Entretanto, o economista chama atenção para a necessidade de adopção de critérios justos de alocação de recursos para as despesas nas províncias, concluindo que, por exemplo, as duas províncias mais numerosas do país, Nampula e Zambézia, recebem menos recursos e têm os níveis de pobreza mais elevados. Elas têm uma pressão maior, por isso não vão sair da pobreza. A distribuição de recursos deve ter em conta a dimensão territorial, o nível de pobreza e a dimensão da população.

“O CIP fez um estudo no ano passado, pelo qual mostrou que não há uma alocação justa nas províncias.
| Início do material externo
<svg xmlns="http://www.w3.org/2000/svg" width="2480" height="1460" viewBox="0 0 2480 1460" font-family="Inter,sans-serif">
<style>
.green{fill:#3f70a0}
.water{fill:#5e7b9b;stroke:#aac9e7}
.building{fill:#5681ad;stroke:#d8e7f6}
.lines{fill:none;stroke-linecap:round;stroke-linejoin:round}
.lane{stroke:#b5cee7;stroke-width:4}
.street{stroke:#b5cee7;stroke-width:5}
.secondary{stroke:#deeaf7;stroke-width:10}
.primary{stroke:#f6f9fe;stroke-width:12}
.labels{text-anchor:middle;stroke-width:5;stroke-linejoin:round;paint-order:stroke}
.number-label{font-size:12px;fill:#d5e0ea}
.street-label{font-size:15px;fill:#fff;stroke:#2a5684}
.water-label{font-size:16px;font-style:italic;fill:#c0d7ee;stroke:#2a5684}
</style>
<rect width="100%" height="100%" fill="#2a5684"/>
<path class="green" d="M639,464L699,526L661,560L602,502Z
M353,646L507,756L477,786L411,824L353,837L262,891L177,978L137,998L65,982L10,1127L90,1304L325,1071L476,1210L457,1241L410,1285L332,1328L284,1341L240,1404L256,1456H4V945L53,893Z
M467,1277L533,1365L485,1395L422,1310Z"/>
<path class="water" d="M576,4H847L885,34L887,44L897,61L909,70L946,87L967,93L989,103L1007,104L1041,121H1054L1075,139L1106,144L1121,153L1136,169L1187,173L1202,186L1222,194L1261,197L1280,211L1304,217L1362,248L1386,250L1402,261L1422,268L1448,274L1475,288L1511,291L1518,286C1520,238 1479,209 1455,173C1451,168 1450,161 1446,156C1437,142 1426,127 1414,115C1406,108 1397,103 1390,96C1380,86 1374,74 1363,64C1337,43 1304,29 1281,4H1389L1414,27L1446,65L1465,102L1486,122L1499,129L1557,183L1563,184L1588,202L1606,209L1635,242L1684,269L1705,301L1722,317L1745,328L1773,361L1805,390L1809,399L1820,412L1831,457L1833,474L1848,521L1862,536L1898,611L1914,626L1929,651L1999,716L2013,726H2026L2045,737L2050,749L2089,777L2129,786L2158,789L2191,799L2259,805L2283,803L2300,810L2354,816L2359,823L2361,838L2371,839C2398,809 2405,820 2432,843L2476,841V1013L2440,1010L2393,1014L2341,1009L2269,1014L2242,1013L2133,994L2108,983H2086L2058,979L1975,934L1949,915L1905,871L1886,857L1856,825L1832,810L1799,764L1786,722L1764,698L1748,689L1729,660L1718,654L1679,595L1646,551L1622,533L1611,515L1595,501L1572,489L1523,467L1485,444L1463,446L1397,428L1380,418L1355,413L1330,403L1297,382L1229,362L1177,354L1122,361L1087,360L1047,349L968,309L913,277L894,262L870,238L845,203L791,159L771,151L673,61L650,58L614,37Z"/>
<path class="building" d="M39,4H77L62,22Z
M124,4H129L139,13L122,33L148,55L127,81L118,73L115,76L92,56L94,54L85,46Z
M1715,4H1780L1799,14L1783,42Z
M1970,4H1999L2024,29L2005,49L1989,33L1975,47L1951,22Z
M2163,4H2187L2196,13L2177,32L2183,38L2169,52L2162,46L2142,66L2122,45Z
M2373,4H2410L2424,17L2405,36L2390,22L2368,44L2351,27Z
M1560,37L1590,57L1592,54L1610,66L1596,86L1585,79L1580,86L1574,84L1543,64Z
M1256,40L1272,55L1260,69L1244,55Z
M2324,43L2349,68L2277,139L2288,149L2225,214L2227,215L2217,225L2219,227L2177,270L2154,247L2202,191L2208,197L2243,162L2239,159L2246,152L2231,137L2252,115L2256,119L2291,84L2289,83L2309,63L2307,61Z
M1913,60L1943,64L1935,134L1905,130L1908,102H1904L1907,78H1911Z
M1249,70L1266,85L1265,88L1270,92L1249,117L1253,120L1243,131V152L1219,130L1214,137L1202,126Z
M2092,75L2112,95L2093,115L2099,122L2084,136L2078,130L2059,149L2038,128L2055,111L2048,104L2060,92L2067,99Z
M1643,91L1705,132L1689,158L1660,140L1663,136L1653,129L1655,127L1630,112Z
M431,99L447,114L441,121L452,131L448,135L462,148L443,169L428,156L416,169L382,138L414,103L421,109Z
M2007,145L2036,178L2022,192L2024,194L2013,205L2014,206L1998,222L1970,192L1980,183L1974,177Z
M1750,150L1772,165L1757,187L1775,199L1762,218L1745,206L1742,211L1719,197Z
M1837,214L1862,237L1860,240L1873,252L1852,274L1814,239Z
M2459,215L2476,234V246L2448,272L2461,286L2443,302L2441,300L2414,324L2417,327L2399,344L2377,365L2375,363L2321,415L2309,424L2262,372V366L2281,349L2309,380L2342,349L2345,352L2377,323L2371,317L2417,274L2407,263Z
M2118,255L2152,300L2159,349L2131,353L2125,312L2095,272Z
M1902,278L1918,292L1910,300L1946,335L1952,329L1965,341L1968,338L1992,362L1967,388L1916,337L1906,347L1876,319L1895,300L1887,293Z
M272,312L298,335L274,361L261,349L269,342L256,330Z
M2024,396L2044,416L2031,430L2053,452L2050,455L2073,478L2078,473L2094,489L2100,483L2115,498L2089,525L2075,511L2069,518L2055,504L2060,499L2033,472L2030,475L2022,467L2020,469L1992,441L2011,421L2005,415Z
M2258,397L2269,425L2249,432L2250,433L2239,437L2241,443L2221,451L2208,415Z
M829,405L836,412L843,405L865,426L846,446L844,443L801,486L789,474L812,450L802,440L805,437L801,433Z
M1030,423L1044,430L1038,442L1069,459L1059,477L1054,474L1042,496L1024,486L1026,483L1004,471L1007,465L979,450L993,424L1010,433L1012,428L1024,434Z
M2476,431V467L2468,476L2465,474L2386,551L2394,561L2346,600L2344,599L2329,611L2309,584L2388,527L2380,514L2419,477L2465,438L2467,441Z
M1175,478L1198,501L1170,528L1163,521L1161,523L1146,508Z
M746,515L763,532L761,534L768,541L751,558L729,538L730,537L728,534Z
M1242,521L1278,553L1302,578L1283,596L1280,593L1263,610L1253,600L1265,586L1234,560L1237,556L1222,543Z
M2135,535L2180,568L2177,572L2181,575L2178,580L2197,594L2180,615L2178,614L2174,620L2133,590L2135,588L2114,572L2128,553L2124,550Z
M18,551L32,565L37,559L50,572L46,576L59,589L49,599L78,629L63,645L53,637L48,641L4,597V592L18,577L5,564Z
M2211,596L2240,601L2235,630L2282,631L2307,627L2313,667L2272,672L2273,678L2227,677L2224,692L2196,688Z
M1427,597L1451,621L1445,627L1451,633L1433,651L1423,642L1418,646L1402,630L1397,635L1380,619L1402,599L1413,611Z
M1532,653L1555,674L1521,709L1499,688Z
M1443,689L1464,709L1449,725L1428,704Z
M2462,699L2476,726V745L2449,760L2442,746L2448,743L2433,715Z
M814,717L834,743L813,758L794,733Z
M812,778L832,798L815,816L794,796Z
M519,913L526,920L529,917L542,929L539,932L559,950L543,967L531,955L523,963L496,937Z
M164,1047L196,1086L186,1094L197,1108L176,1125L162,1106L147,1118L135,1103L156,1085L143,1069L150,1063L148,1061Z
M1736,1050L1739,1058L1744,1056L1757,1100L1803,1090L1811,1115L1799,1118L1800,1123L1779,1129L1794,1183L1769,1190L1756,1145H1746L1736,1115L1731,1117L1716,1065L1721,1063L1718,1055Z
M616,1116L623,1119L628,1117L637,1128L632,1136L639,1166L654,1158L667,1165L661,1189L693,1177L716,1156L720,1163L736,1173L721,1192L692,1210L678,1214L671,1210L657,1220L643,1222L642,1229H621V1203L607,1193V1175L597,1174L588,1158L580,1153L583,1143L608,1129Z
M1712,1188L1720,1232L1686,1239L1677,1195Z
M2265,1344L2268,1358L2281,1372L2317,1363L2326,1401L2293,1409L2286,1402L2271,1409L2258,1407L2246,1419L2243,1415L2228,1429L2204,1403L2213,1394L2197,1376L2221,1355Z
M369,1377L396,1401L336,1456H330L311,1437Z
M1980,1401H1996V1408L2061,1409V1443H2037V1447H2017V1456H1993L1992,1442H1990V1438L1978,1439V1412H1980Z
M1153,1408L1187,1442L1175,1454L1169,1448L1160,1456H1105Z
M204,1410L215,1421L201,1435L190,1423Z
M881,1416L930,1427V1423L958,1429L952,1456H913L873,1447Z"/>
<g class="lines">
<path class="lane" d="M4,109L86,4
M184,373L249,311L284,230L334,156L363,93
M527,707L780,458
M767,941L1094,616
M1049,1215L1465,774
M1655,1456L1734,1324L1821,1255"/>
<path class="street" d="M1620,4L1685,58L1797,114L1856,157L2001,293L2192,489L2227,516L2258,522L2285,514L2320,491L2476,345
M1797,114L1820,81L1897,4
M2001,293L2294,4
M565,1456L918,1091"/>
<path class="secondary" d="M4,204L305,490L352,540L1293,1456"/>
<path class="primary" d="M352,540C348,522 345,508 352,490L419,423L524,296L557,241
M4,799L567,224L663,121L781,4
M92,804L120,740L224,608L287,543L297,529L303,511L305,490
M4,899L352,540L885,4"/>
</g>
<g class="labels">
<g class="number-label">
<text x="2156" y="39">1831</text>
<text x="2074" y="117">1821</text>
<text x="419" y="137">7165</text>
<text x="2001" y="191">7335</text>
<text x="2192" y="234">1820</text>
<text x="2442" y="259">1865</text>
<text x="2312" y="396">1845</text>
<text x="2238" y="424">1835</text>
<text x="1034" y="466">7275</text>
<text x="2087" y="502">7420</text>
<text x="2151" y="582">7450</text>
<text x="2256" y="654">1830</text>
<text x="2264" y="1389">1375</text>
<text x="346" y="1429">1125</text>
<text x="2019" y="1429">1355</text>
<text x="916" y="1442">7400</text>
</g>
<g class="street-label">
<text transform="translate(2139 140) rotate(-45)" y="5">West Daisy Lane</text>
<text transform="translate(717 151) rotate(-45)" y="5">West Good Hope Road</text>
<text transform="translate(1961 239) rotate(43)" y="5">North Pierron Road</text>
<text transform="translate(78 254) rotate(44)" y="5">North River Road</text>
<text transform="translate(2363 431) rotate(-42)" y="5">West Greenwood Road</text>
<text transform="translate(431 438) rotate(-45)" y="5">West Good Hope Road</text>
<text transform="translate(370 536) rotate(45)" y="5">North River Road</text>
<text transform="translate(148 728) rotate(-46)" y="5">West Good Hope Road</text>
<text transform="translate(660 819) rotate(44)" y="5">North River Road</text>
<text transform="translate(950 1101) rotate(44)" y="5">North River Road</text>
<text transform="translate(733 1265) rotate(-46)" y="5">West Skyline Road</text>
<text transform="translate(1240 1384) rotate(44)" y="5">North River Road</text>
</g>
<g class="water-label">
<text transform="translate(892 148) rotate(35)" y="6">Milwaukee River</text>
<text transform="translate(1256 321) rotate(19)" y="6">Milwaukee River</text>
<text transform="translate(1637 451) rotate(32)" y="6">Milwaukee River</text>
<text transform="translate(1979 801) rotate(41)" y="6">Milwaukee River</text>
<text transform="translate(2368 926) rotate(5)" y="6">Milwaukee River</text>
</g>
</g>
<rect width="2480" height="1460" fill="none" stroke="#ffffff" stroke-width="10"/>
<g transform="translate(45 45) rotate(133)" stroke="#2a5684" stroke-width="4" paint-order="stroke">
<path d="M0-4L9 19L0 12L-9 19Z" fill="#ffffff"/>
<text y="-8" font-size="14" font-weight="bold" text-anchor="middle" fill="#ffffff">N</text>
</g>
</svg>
Enquanto o Governo não acertar na política de distribuição de rendimento, os locais que recebem menos recursos não vão sair da pobreza. Temos que ver como é que o Governo aloca os recursos ao sector da educação e à saúde, para responder a um desafio específico daquela região”, disse, a finalizar.

Fora a matriz da pobreza, o instrumento de desenvolvimento propõe aumentar a taxa média anual de crescimento do PIB real de 4,1% para 9,2%; elevar a taxa de rendimento médio per capita de USD 605,9 aumentar para USD 3 309,3; melhorar a esperança de vida à nascença de 55,7 anos para 76 anos; reduzir a taxa de analfabetismo de 38,3% para 19,3%; aumentar o acesso à energia da rede pública de 39% para 100%; aumentar o acesso à água segura de 53,6% para 85%; aumentar o acesso ao saneamento seguro de 31,7% para 68%; melhorar a percepção do controlo da corrupção (pontos 0 a 100), de 15,9 pontos para 42 pontos; aumentar o Investimento Directo Estrangeiro (IDE), em percentagem do PIB, de 10,7% para 45,9%; melhorar a capacidade de previsão e a resposta aos eventos extremos, como cheias e secas, de cinco para dois dias; aumentar o Índice de Desempenho Ambiental, (pontos de 0 a 100), de 31,7 pontos para 59,9 pontos.

As referidas metas poderão ser operacionalizadas por cinco pilares, nomeadamente, a transformação estrutural da economia; a transformação social e demográfica; infra-estruturas e ordenamento territorial; governação; e ambiente e economia circular.